Stored data entries
..............................

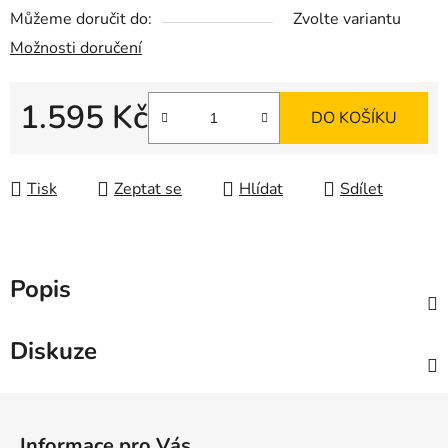
Můžeme doručit do:
Zvolte variantu
Možnosti doručení
1.595 Kč
DO KOŠÍKU
Měrná cena:
Tisk
Zeptat se
Hlídat
Sdílet
Popis
Diskuze
Z
á
Informace pro Vás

..............................

Write out each line exactly, starting with the line that contains "Zvolte variantu" and stopping after the last line of the data.

**Problem solution**
Zvolte variantu
Možnosti doručení
1.595 Kč
DO KOŠÍKU
Měrná cena:
Tisk
Zeptat se
Hlídat
Sdílet
Popis
Diskuze
Z
á
Informace pro Vás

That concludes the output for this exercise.